Description of the task :: Retype the portion of the TEI tagging instructions below that runs from "Initially there will" to "for <div3>, etc.)", reproducing it word for word.

Selection ::
========

Initially there will be many parsing errors, and to address these you will need to replace the shorthand tags used offsite with TEI tags. Using the original tagging specication as a guide, you will do a search and replace routine on some or all of these:

  • replace <B> with <hi rend="bold"> and </B> with </hi>
  • replace <I> with <hi rend="ital"> and </I> with </hi>
  • replace <C> with <hi rend="center"> and </C> with </hi>
  • replace <D> with <div1> and </D> with </div1>
  • replace <D1> with <div1> and </D1> with </div1> (and do the same for <D2> for <div2>, <D3> for <div3>, etc.)
  • replace <H> with <head> and </H> with </head>
  • replace <M> with <note place='marg'> and </M> with </note>
  • replace <P> with <p> and </P> with </p>
  • replace <TABLE> with <table> and </TABLE> with </table>, <TR> with <row> and </TR> with </row>, and <TD> with <cell> and </TD> with </cell> (leave any <table> attribute values alone for now; see section on tables below)
  • search for the string <PB and make lowercase the tag and attributes if they are uppercase

Additionally, unknown characters are denoted with a variety of marks (including, for instance, <*>). Eventually, you will work through the document and replace as many of these as possible with the appropriate character for expansion; for now, replace whatever marker they used with two question marks (i.e., ??).

========

Record set ::
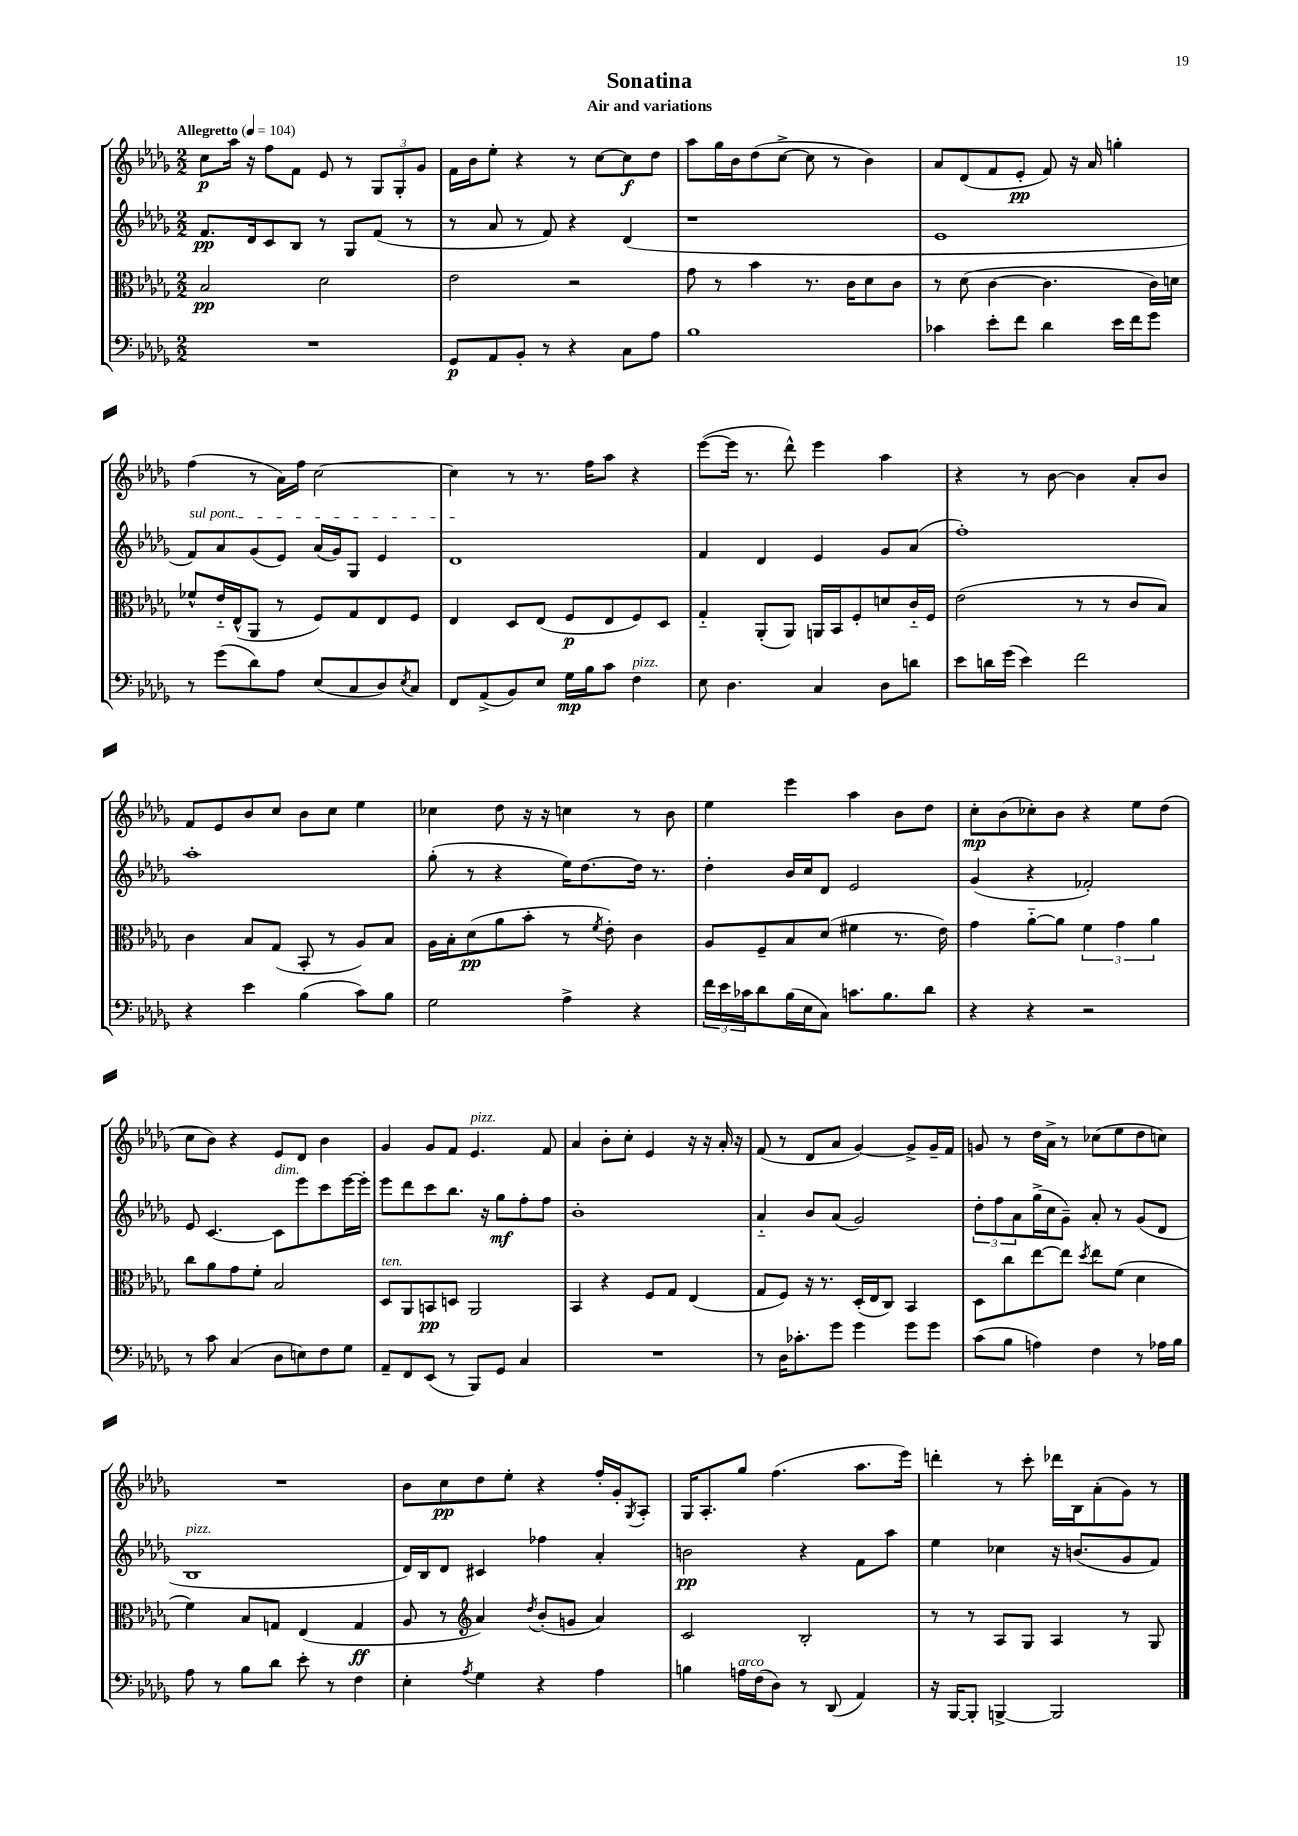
\header { title = "Sonatina" subtitle = "Air and variations" }
<<
\new StaffGroup <<
\new Staff = "s0" {
    \clef treble \key des \major \numericTimeSignature \time 2/2 \tempo "Allegretto" 4 = 104
    c''8\p aes''16 r16 f''8 f'8 ees'8 r8 \tuplet 3/2 { ges8 ges8-. ges'8 } |
    f'16 bes'16 ees''8-. r4 r8 c''8~ c''8\f des''8 |
    aes''8 ges''16 bes'16 des''8( c''8~-> c''8 r8 bes'4) |
    aes'8 des'8( f'8 ees'8-.\pp f'8) r16 aes'16 g''4-. |
    f''4( r8 aes'16) f''16 c''2~ |
    c''4 r8 r8. f''16 aes''8 r4 |
    ees'''8~( ees'''16 r8. des'''8-^) ees'''4 aes''4 |
    r4 r8 bes'8~ bes'4 aes'8-. bes'8 |
    f'8 ees'8 bes'8 c''8 bes'8 c''8 ees''4 |
    ces''4 des''8 r16 r16 c''4 r8 bes'8 |
    ees''4 ees'''4 aes''4 bes'8 des''8 |
    c''8-.\mp bes'8( ces''8-.) bes'8 r4 ees''8 des''8( |
    c''8 bes'8) r4 ees'8 des'8 bes'4 |
    ges'4 ges'8 f'8 ees'4.^\markup { \italic "pizz." } f'8 |
    aes'4 bes'8-. c''8-. ees'4 r16 r16 aes'16-. r16 |
    f'8( r8 des'8 aes'8 ges'4~) ges'8-> ges'16-- f'16 |
    g'8 r8 des''16 aes'16-> r8 ces''8( ees''8 des''8 c''8) |
    R1 |
    bes'8 c''8\pp des''8 ees''8-. r4 f''16-. ges'16-. \acciaccatura { ges8 } aes8-. |
    ges16 aes8.-. ges''8 f''4.( aes''8. ees'''16) |
    d'''4-. r8 c'''8-. des'''16 bes16 aes'8-.( ges'8) r8 \bar "|." |
}
\new Staff = "s1" {
    \clef treble \key des \major \numericTimeSignature \time 2/2
    f'8.\pp des'16 c'8 bes8 r8 ges8 f'8( r8 |
    r8 aes'8 r8 f'8) r4 des'4( |
    r1 |
    ees'1 |
    \once \override TextSpanner.bound-details.left.text = \markup { \italic "sul pont." } f'8\startTextSpan) aes'8 ges'8( ees'8) aes'16( ges'16) ges8 ees'4 |
    des'1\stopTextSpan |
    f'4 des'4 ees'4 ges'8 aes'8( |
    f''1-.) |
    aes''1-. |
    ges''8-.( r8 r4 ees''16) des''8.~ des''16 r8. |
    des''4-. bes'16 c''16 des'8 ees'2 |
    ges'4( r4 fes'2-.) |
    ees'8 c'4.~ c'8^\markup { \italic "dim." } ees'''8 c'''8 ees'''16~ ees'''16-. |
    ees'''8 des'''8 c'''8 bes''8. r16 ges''8\mf f''8-. f''8 |
    bes'1-. |
    aes'4-_ bes'8 aes'8( ges'2) |
    \tuplet 3/2 { des''8-. f''8 aes'8 } ges''16->( c''16 ges'8--) aes'8-. r8 ges'8( des'8 |
    bes1^\markup { \italic "pizz." } |
    des'16) bes16 des'8 cis'4 fes''4 aes'4-. |
    b'2\pp r4 f'8 aes''8 |
    ees''4 ces''4 r16 b'8.( ges'8 f'8) \bar "|." |
}
\new Staff = "s2" {
    \clef alto \key des \major \numericTimeSignature \time 2/2
    bes2\pp des'2 |
    ees'2 r2 |
    ges'8 r8 bes'4 r8. c'16 des'8 c'8 |
    r8 des'8( c'4~ c'4. c'16) d'16 |
    fes'8-^ ees'16-_ ees16-^( aes,8 r8 f8) ges8 ees8 f8 |
    ees4 des8 ees8( f8\p ees8 f8) des8 |
    ges4-_ aes,8-.( aes,8) a,16 bes,16 f8-. d'8 c'16-_ f16 |
    ees'2( r8 r8 c'8 bes8) |
    c'4 bes8 ges8( bes,8-. r8 aes8) bes8 |
    aes16 bes16-. des'8\pp( aes'8 bes'8-. r8 \acciaccatura { f'8 } ees'8-.) c'4 |
    aes8 f8-- bes8 des'8( fis'4 r8. ees'16) |
    ges'4 aes'8~-_ aes'8 \tuplet 3/2 { f'4 ges'4 aes'4 } |
    c''8 aes'8 ges'8 f'8-. bes2 |
    des8^\markup { \italic "ten." } aes,8 b,8\pp d8 aes,2 |
    bes,4 r4 f8 ges8 ees4( |
    ges8 f8) r16 r8. des16-.( ees16 c8) bes,4 |
    des8 c''8 ees''8~ ees''8 \acciaccatura { des''8 } ees''8 f'8( des'4 |
    f'4) bes8 g8 ees4( g4\ff |
    aes8 r8 \clef treble aes'4) \acciaccatura { des''8 } bes'8-.( g'8 aes'4) |
    c'2 bes2-. |
    r8 r8 aes8 ges8 aes4 r8 ges8 \bar "|." |
}
\new Staff = "s3" {
    \clef bass \key des \major \numericTimeSignature \time 2/2
    R1 |
    ges,8\p aes,8 bes,8-. r8 r4 c8 aes8 |
    bes1 |
    ces'4 ees'8-. f'8 des'4 ees'16 f'16 ges'8 |
    r8 ges'8( des'8) aes8 ees8( c8 des8) \acciaccatura { ees8 } c8 |
    f,8 aes,8->( bes,8) ees8 ges16\mp bes16 c'8 f4^\markup { \italic "pizz." } |
    ees8 des4. c4 des8 d'8 |
    ees'8 d'16 ges'16( ees'4) f'2 |
    r4 ees'4 bes4( c'8) bes8 |
    ges2 aes4-> r4 |
    \tuplet 3/2 { f'16 ees'16 ces'16 } des'8 bes16( ees16 c8) c'8. bes8. des'8 |
    r4 r4 r2 |
    r8 c'8 c4( des8 e8) f8 ges8 |
    aes,8-- f,8 ees,8( r8 bes,,8) ges,8 c4 |
    R1 |
    r8 des16 ces'8.-. ges'8 ges'4 ges'8 ges'8 |
    c'8( bes8 a4) f4 r8 aes16 bes16 |
    aes8 r8 bes8 des'8 ees'8-. r8 f4 |
    ees4-. \acciaccatura { aes8 } ges4 r4 aes4 |
    b4 a16^\markup { \italic "arco" } f16( des8) r8 des,8( aes,4) |
    r16 bes,,16~ bes,,8-. b,,4~-> b,,2 \bar "|." |
}
>>
>>
\layout { \context { \Score \remove "Bar_number_engraver" } }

========

The output ::
Initially there will be many parsing errors, and to address these you will need to replace the shorthand tags used offsite with TEI tags. Using the original tagging specication as a guide, you will do a search and replace routine on some or all of these:

  • replace <B> with <hi rend="bold"> and </B> with </hi>
  • replace <I> with <hi rend="ital"> and </I> with </hi>
  • replace <C> with <hi rend="center"> and </C> with </hi>
  • replace <D> with <div1> and </D> with </div1>
  • replace <D1> with <div1> and </D1> with </div1> (and do the same for <D2> for <div2>, <D3> for <div3>, etc.)